__MATERIAL FOR THIS EXERCISE__.
=== Section Start ===
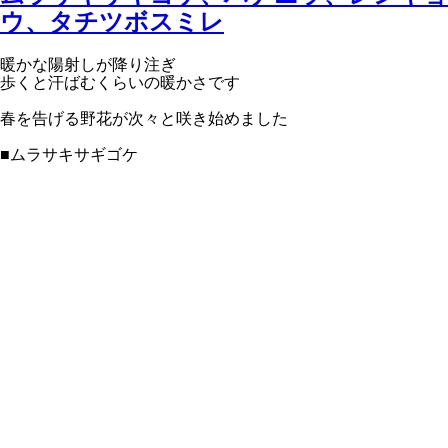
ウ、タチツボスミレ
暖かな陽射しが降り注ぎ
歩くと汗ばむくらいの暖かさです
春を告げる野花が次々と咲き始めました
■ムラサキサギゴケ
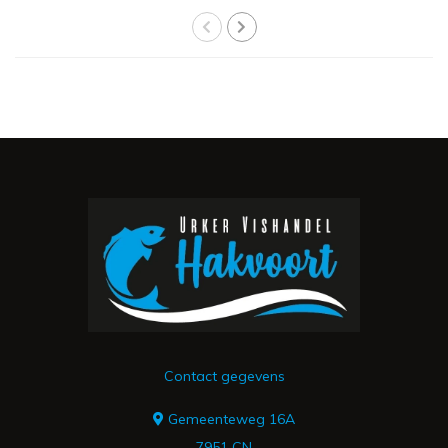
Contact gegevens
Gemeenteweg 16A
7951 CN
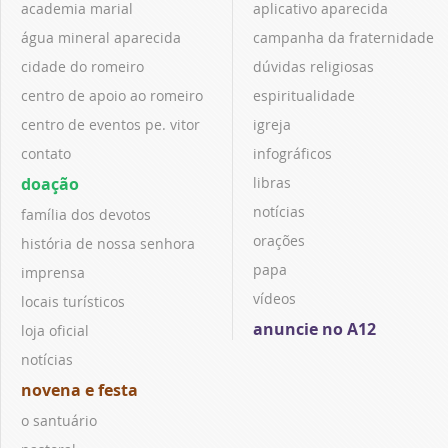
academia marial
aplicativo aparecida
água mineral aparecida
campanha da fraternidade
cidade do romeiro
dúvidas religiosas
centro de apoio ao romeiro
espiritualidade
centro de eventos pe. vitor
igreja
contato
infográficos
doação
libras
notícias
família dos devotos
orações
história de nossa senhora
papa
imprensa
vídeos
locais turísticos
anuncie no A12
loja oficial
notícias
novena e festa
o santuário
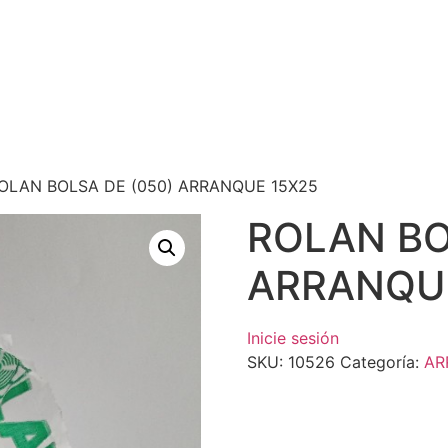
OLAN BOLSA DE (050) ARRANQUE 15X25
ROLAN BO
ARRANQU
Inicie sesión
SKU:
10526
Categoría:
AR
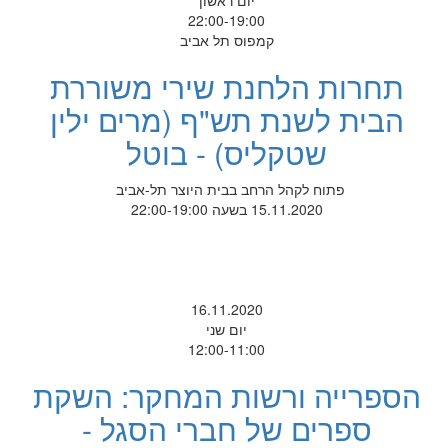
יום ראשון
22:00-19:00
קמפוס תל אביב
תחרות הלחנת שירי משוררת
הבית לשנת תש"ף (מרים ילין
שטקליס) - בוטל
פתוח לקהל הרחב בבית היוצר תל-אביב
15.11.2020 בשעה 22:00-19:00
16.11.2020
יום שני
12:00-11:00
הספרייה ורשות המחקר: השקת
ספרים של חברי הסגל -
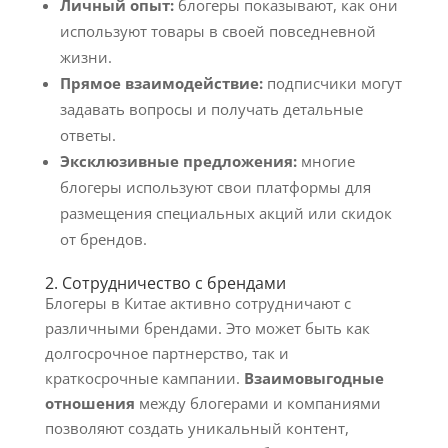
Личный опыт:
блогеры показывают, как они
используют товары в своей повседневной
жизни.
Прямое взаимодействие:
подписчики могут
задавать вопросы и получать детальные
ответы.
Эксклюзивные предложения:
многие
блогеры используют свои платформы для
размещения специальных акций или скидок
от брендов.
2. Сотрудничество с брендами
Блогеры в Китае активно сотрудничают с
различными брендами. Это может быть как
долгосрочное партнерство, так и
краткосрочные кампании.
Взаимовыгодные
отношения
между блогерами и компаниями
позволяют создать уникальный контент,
=== Section End ===
__DIRECTIVE__.
Only lines with the word "aparecida" are wanted, so copy each one from the records.

__EXERCISE RESULT__.
aplicativo aparecida
água mineral aparecida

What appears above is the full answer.